EXCERPTED PASSAGE
As Catholics, we believe that Christ is truly and fully present in Eucharist and that, by Communion, becomes fully present in us, the Church.

When the Church celebrates the Eucharist, the memorial of her Lord’s death and resurrection, this central event of salvation becomes really present and “the work of our redemption is carried out”. This sacrifice is so decisive for the salvation of the human race that Jesus Christ offered it and returned to the Father only after he had left us a means of sharing in it as if we had been present there. Each member of the faithful can thus take part in it and inexhaustibly gain its fruits. This is the faith from which generations of Christians down the ages have lived.
(ECCLESIA DE EUCHARISTIA, Encyclical of John Paul II)


For me, it is a truth only appreciated when approached with more than the mind. It must be apprehended with the heart and soul. God so loves us in the person of Jesus Christ that God chooses to be eternally present with us, and in us, through the gift of Eucharist.

Praying with this truth over the years has led me to read authors like Edward Schillebeeckx (Christ the sacrament of the Encounter with God), Diarmuid O’Murchu (Quantum Theology), and Pierre Teilhard De Chardin (Hymn of the Universe).

deChardin

Me in my First Communion Dress
– and my handsome little brother

Still, despite all the Eucharistic theology, every time I receive the Eucharist, I let this simple hymn play in my heart – one I learned for my First Holy Communion. It still unites my heart to my desired faith which is, at once, both cosmic and intimate.

THE DATA
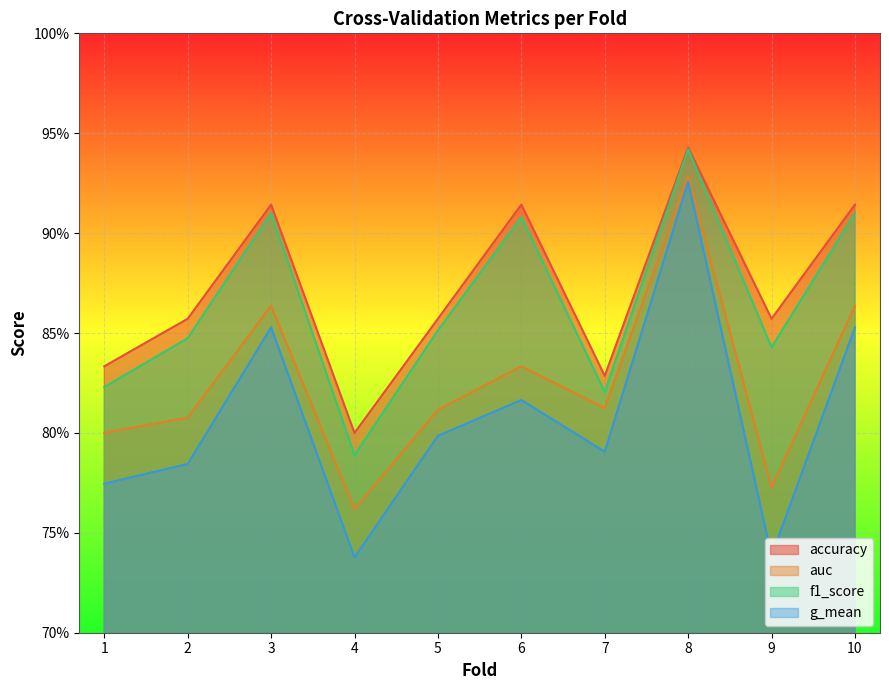

Which series changed the most between 2 and 6?

f1_score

TASK
Output the passage on the Eucharist word for word, starting with "(ECCLESIA DE EUCHARISTIA, Encyclical" and going on through "cosmic and intimate.". The listing has no connection to the passage on the Eucharist.

WORKED SOLUTION
(ECCLESIA DE EUCHARISTIA, Encyclical of John Paul II)


For me, it is a truth only appreciated when approached with more than the mind. It must be apprehended with the heart and soul. God so loves us in the person of Jesus Christ that God chooses to be eternally present with us, and in us, through the gift of Eucharist.

Praying with this truth over the years has led me to read authors like Edward Schillebeeckx (Christ the sacrament of the Encounter with God), Diarmuid O’Murchu (Quantum Theology), and Pierre Teilhard De Chardin (Hymn of the Universe).

deChardin

Me in my First Communion Dress
– and my handsome little brother

Still, despite all the Eucharistic theology, every time I receive the Eucharist, I let this simple hymn play in my heart – one I learned for my First Holy Communion. It still unites my heart to my desired faith which is, at once, both cosmic and intimate.